_Bio Trained as an architect, cultural analyst and scientist at the University of Toronto, Ryerson University and McGill University respectively, Lianne Ho is an artist with a burgeoning practice. Having first shown at the Museum of Contemporary Canadian Art in 2002, Distorted Political Spheres marks the renaissance of her artistic career.
_Approach Lianne Ho’s practice currently deals with themes of simulation and reality. Specific topics pertaining to this binary include: (1) the fictions of the monetary system, such as the speculative, unreal aspects of credit, the stock market and global currency, and (2) the distorted political climate as a result of digital platforms such as Twitter, Facebook. The internet and related digital technologies have played a major role in determining those who occupy seats of power. — This exploration began by posing the question, what does pictorial space look like today? The representation of space is highly inflected by the digital milieu, and our understanding of space through digital avenues is largely discordant from our understanding of space in the flesh. The result of this exploration is an archiving of the disjuncture and interplay between the propositions of the real and the digital, a reified metaphor for the condition of politics today.

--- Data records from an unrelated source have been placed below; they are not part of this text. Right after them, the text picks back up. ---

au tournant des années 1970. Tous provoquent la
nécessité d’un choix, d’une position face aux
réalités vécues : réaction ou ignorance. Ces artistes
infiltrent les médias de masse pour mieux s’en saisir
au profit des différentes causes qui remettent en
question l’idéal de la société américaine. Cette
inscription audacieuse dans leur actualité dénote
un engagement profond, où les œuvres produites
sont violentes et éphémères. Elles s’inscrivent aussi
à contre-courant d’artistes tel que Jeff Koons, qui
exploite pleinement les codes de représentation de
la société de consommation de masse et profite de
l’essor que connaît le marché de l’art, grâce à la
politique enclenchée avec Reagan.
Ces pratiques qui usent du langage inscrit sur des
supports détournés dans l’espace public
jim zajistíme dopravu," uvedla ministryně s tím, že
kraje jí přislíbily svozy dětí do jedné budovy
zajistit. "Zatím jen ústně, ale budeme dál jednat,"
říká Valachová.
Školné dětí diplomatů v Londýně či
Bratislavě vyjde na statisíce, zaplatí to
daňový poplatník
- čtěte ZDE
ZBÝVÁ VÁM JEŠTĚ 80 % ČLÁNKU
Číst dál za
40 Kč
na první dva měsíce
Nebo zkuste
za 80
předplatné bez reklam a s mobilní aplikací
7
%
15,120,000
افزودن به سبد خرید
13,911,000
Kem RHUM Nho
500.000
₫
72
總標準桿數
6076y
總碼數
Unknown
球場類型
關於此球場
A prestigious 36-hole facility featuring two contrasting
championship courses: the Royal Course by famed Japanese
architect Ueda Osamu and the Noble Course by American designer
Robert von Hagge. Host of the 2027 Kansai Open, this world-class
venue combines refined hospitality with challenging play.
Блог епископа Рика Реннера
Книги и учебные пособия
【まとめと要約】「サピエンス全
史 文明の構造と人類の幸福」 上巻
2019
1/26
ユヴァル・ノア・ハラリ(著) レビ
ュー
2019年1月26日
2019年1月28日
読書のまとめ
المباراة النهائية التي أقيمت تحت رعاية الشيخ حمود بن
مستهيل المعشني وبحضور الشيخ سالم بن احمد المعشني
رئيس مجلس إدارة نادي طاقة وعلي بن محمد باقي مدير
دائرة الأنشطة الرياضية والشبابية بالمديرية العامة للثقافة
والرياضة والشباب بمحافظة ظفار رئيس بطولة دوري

_Project This series is an illustration and a statement about how our current condition is one in which the real and the distorted digital interact, with serious irrevocable consequences. It examines the disjuncture between real, found, photographic representations and their digital 3D model representations of political monuments. It does so by recording on film a process of morphing the former representation into the latter to underscore their difference. The in-between image is printed, and then traced onto canvas. These paintings are a record, an archiving of an intermediary state of metamorphosis. The technique emphasizes the interplay between the real and the digital, as well as the mercurial and elusive nature of the truth in a world with propositions of both the real and the virtual. The paintings are illustrations of our current contemporary condition, one in which our tangible reality is inflected by the pervasiveness of the immaterial and largely unregulated digital medium.